Tandy did not offer a two-floppy system until the SX, but it did include Tandy MS-DOS 2.11 (and GW-BASIC).  IBM hit you for extra for DOS.  In the 1980s no one could purchase a computer without a printer.  The IBM 5152 Graphics Printer was a solid, reliable unit, and I chose the nearest dot-matrix printer from Tandy's Catalog for a comparison.  Tandy's printer offerings could get very expensive.  

Total IBM PC 1985 Cost : $4,342.00.  
Total Tandy 1000 1985 Cost : $3,248.70.  

The home user clearly got better value here.  IBM had no adapter card that could replicate the PCjr./Tandy Graphics and Sound and no one else did.  More and more games were starting to take advantage of them.  

But what about the PCjr.?  The Enhanced Model was $1,269 at launch but $999 by August 1984.  Here is what that would get you :

IBM PCjr. 4863 Model 067
CPU - Intel 8088 @ 4.77MHz

NPU - No Option
RAM - 128K Non-Parity
62-Key Wireless Infrared Keyboard
1 x 5.25" Diskette Drive
Diskette Drive Adapter
Sidecar Expansion
2 Cartridge Slots
Also has the following built-in :
PCjr. Graphics Adapter
PCjr. Sound
Game Ports
Serial Adapter

Here is what you need to build an roughly equivalent system :

IBM PCjr. Prices
PC-DOS 2.1

65

Tandy Prices
RS-232C Option Board

99.95
Cartridge BASIC 75


Parallel Printer Attachment 99



BASIC was important in the 1980s, and to fully use BASIC on the PCjr., you needed Cartridge BASIC.  PC-DOS's BASIC and BASICA required it.  Tandy's DOS included GW-BASIC, which incorporated the functions of Cartridge BASIC.  
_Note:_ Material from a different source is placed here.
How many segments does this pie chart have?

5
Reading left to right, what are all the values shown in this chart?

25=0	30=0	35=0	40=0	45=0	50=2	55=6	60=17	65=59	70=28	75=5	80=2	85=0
Although I do not know how much IBM charged for the 4863 PCjr. Display, I would assume it was roughly equivalent to the price of the CM-2.  If you wanted a cord for the keyboard, that would be an extra $20, payable to IBM.  Before the July 31, 1984 price cuts, the IBM and Tandy costs are as follows :

Total IBM PCjr. 1984 Cost : $1,508.00.
Total Tandy 1000 1984 Cost : $1,298.95.

IBM's 128K Memory Expansion Sidecar would cost $325, but the PCjr. needed a device driver to recognize more than 128K.  It was more expensive than the Tandy card and did not add DMA capability, which turned the Tandy 1000 into a truly functional machine.

While IBM's price cut and deals would eventually make the system as cheap as the new Tandy 1000 by Christmas 1984, it was scant consolation to those people who bought the PCjr. at full market price, suffered from the chicklet keyboard and found out that someone else bought virtually the exact same system and more expandable to boot only a few months later for more than $200 less.  Tandy also had a good Christmas 1984 deal, $999 could get you the 1000 and a Color Monitor (the cheap CM-4).  For a realistic user in 1985, the discounts on the PCjr. were not worth it because it was essentially a dead-end system.  A well-informed computer buyer, having read magazine articles detailing the troubles with the PCjr. and every conscientious salesperson who did not work for IBM trying to steer customers away from the Peanut should have made scared away potential buyers in droves.  All of a sudden, IBM's name no longer held the marquee value it had in the business world, and home computers from Tandy, Commodore and Apple should have looked a lot more attractive.

After March of 1985, when IBM discontinued the PCjr., the system could be had at steep discounts, but there was no future for the machine.  Game support quickly disappeared for the PCjr., but for the Tandy 1000 it increased dramatically.  Third-party options to add disk and hard drives were very expensive.  Tandy could stick it to the customer with prices for its upgrades, and compatibility with PC upgrades could be a little hit-or-miss, but at least there were first and third party options available.